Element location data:
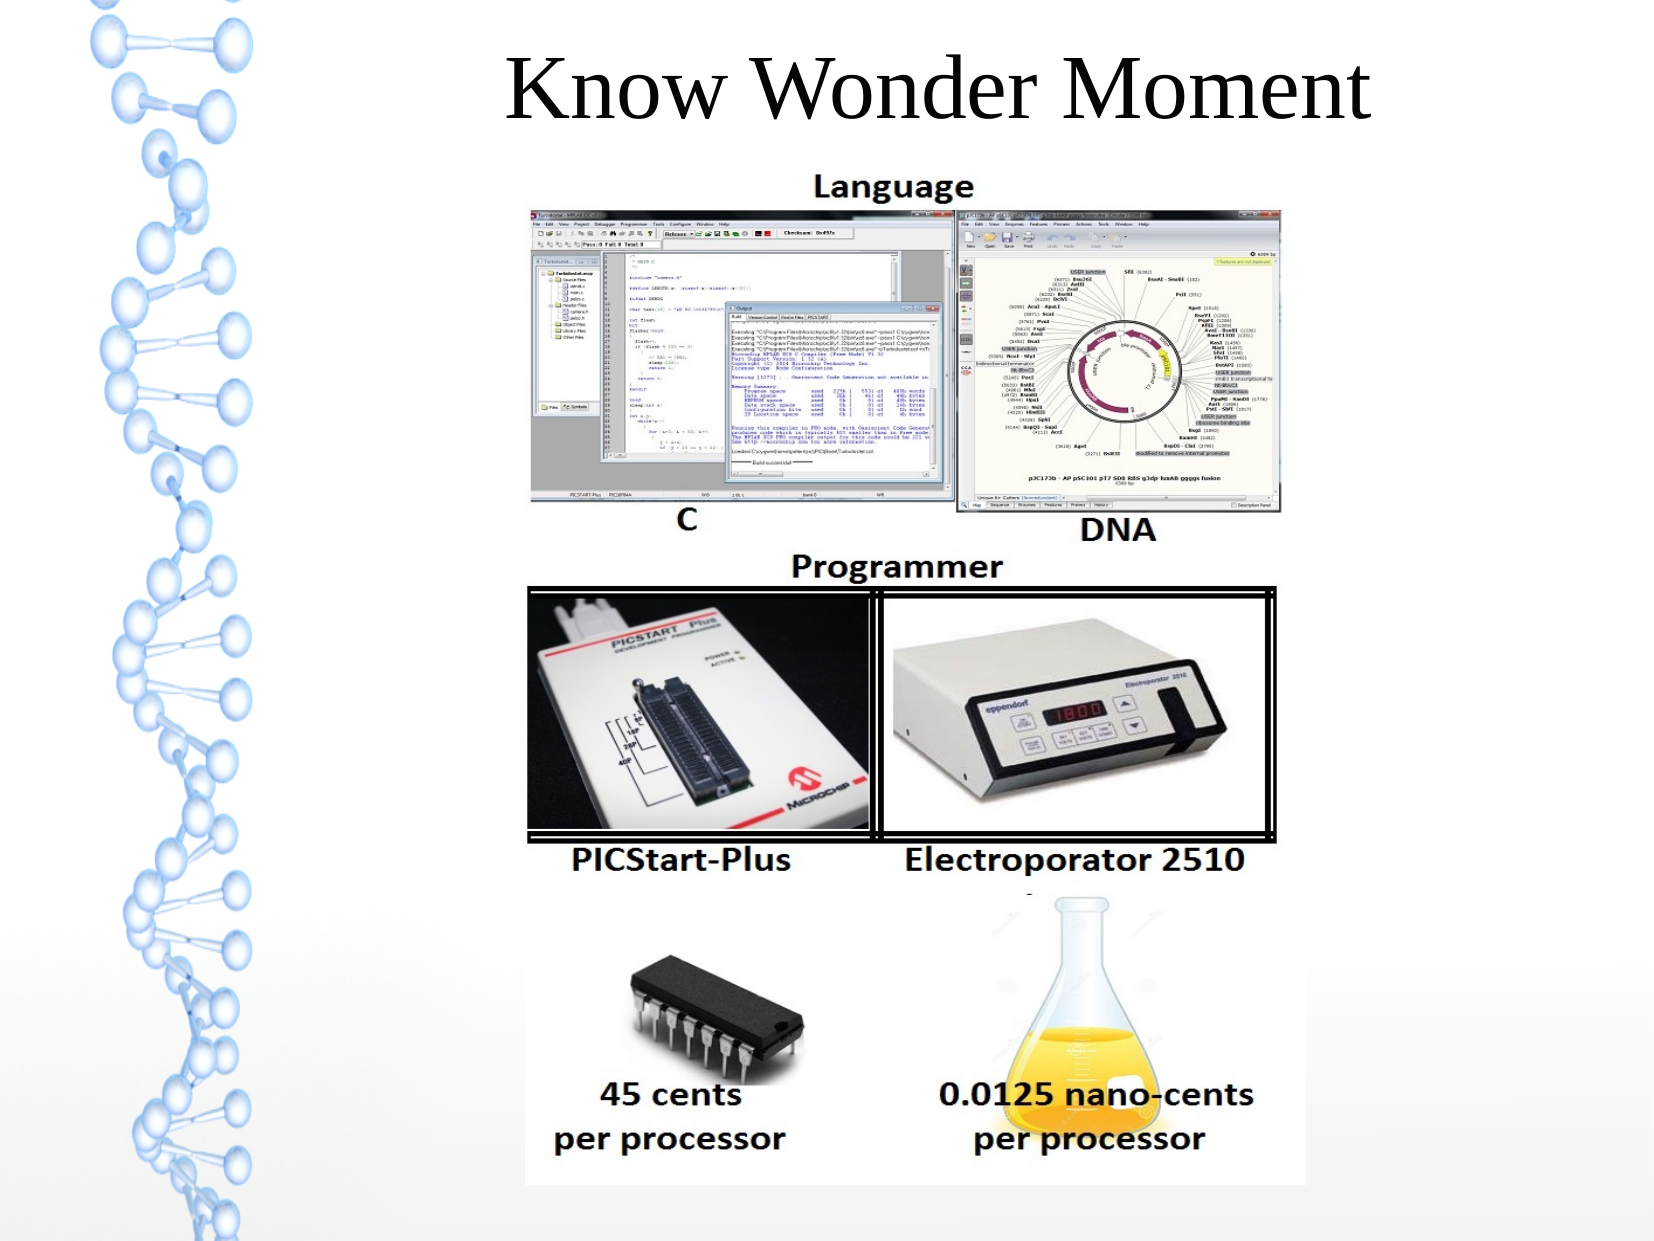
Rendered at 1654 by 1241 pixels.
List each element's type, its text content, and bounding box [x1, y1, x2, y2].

title Know Wonder Moment [274, 20, 1604, 151]
picture [0, 0, 1654, 1241]
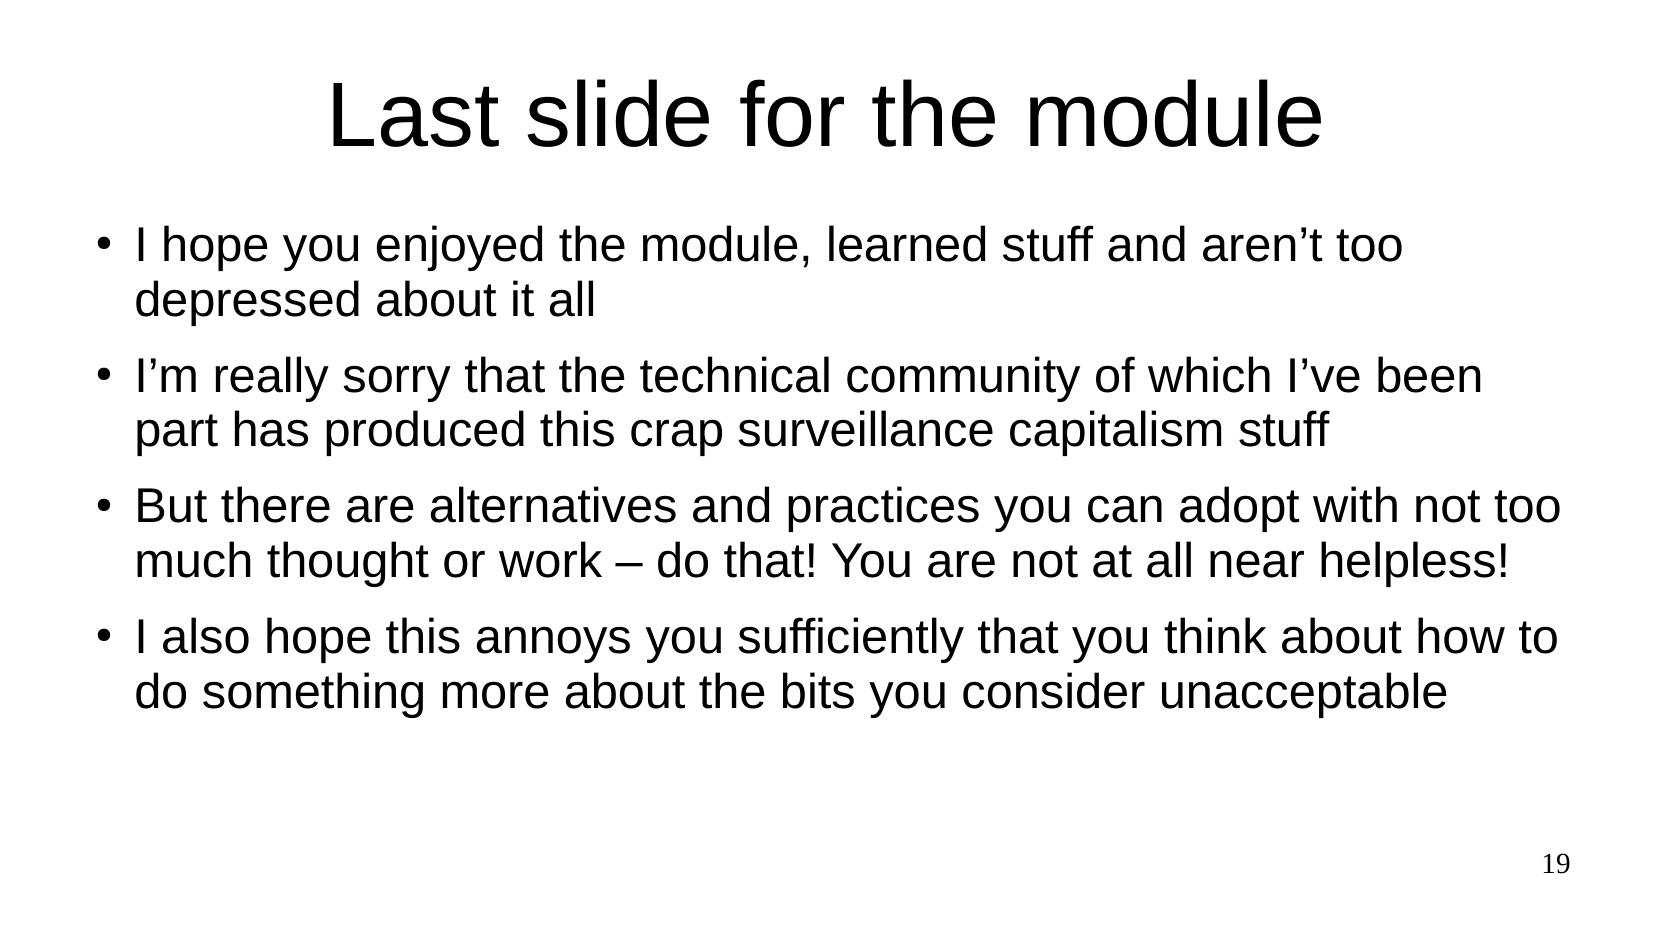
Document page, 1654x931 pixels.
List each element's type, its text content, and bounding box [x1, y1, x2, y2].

WRITTEN PROBLEM: Copy the lines verbatim, beginning at the line that contains "Document page, 1654x931 pixels." and ending with the last line of the entries.

RESULT:
Document page, 1654x931 pixels.
List each element's type, its text content, and bounding box [x1, y1, x2, y2].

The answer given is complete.